How to Protect Your Business During a Banking Crisis
The collapse of Silicon Valley Bank set off a wave of panic about the banking industry, and American businesses aren’t out of the woods yet. Here are three ways to protect your business from the banking crisis.
Business owners have many worries that keep them up at night, but until recently, the risk of a bank run wasn’t one of them. The collapse of the relatively small, niche Silicon Valley Bank (SVB) could have been dismissed as an outlier, but with the collapse and takeover of Credit Suisse, a huge global bank with a 168-year history, it’s clear that no bank customer is safe.
It will be a long time before that sense of unease disappears. The CEO of JPMorgan Chase, the largest bank in the U.S., recently admitted the banking crisis is not over and that there will be repercussions for years to come. Here is what that means for small and mid-sized B2B companies, and how owners can minimize their exposure to risk.
Evaluate your bank
Just as your bank conducted due diligence before entering into a business relationship with you, you can conduct due diligence before choosing to trust your money to them. Getting a better sense of their risk profile can help you make more informed choices about how to keep your money safe.
Here are a few risk factors to explore.
Is your bank insured?
If your bank is insured by the Federal Deposit Insurance Corporation (FDIC) or the National Credit Union Administration, you can take comfort in the fact that up to $250,000 of the money you have on deposit is insured, a guarantee that is backed by the US government.
What is your bank’s concentration risk?
As we saw with SVB, when a bank’s relationships are concentrated in a specific industry, it can open the bank to significant risk. Ideally, your bank will cater to a diverse customer base that includes businesses of all types and sizes.
What is the bank’s financial risk?
You can find verified details on a bank’s financials, including assets, liabilities, and capital, asset diversification, and other key data about their financial health by searching the FDIC database.
What is the bank’s Moody’s rating?
Moody’s provides a Bank Financial Strength Rating (BFSR) for every bank, from Aaa (minimal risk) to C (high risk). When a bank’s rating is low or has been downgraded, it signals that the institution may be at risk of a collapse.
Note that a good rating from Moody’s is not a guarantee of stability: Moody’s gave SVB an A rating—a relatively positive score—before it collapsed.
What is the bank’s cyber risk?
In 2022, 63% of financial institutions experienced an increase in destructive attacks, and the majority are planning to significantly increase their investment in cybersecurity. Ask your bank what protections they have in place against cyber-attacks.
What is the bank’s exposure to cryptocurrencies?

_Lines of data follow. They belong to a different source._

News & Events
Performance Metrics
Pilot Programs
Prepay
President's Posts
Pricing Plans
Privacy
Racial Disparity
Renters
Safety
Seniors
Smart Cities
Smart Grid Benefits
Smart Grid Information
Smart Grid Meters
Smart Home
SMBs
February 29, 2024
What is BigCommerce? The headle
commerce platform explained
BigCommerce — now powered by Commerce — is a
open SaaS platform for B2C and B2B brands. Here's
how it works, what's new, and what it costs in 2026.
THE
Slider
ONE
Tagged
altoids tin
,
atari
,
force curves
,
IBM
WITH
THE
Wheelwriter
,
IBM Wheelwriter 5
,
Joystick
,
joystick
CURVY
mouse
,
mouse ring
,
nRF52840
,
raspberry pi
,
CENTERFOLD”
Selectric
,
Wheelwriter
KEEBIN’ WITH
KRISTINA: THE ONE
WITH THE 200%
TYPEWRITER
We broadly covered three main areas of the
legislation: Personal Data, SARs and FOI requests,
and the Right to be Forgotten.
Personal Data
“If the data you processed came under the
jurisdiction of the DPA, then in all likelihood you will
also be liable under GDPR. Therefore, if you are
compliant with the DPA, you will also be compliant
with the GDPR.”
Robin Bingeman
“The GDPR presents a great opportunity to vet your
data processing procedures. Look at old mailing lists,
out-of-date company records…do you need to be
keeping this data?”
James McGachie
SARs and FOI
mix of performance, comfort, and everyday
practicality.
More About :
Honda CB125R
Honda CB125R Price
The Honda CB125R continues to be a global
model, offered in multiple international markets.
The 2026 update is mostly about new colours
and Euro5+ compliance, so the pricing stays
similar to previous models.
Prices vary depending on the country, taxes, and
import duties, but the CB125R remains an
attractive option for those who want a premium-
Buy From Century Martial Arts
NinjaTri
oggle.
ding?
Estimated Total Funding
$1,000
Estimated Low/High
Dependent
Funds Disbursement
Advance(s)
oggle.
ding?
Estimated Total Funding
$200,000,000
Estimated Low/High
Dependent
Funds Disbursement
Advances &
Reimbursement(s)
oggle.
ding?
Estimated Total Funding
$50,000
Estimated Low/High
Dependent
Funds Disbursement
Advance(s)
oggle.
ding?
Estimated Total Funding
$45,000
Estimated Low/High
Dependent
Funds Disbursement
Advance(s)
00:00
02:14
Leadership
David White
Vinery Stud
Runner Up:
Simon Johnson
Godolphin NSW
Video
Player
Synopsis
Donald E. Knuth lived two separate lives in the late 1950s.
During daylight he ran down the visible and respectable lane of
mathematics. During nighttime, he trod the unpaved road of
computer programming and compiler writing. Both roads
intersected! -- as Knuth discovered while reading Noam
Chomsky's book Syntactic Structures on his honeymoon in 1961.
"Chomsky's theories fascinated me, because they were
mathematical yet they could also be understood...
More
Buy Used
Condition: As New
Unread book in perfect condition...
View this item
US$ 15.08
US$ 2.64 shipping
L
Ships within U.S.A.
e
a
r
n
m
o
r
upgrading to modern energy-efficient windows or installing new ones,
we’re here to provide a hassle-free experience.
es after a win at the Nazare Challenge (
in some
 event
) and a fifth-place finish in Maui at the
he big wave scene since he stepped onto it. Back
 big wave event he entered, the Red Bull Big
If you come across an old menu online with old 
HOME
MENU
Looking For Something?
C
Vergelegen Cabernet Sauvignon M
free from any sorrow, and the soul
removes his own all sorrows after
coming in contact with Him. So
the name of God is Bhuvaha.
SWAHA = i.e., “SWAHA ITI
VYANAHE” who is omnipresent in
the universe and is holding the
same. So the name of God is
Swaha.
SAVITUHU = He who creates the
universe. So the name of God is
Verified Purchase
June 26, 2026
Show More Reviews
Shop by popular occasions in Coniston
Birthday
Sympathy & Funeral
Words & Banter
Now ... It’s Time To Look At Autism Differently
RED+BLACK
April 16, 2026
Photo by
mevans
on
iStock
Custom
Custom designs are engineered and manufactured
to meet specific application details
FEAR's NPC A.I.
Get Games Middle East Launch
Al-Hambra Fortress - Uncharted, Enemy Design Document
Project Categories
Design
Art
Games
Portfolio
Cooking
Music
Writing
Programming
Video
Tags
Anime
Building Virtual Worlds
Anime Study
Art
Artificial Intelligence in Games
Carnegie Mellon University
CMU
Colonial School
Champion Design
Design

Cryptocurrency has had a destabilizing effect on the economy, and regulators and economists have begun warning banks to limit their exposure to crypto assets. However, there are no official limits banks need to adhere to, so it’s worth asking your bank about its level of exposure.
Diversify Your Banking Relationships
One of the most important steps you can take to protect your business is to diversify your banking relationships by relying on more than one financial institution to manage your finances. Using multiple financial institutions mitigates the impact that a bank failure can have on your operations and finances. It could also reduce your losses if you routinely maintain balances above $250,000. It could also give you more bargaining power when negotiating loan terms and other financial services.
Build Up Your Liquidity
A business’s liquidity is heavily reliant on its banking relationships. Banks not only hold a business’s cash deposits but also provide access to loans or lines of credit that give businesses the cash they need to operate.
By holding deposits, loans, and lines of credit with more than one bank, you can ensure that if one bank collapses, your business will still have access to cash.
Alternative forms of financing that are secured outside of the banking system can also help businesses stay liquid. While online loans and merchant cash advances charge high interest rates and fees, financing options such as invoice factoring, mobilization financing, inventory financing, and purchase order financing all offer ways to accelerate cash flow more affordably.
Prepare and Survive
The consensus is that the U.S. banking system is stable and sound. The likelihood that you will ever be faced with the sudden and permanent closure of your business banking institution is very low. But as we have seen, it can happen, and the consequences can be devastating.
The collapse of SVB may seem like an outlier, but nearly 200 banks have similar risk profiles. Meanwhile, a volatile economy and the destabilizing impact of cryptocurrencies are placing even greater pressure on the banking system.
Performing a little extra due diligence on your banking partners, diversifying your banking relationships, and exploring alternative financing options that exist outside the traditional banking system can help to protect your business from the effects of a banking crisis.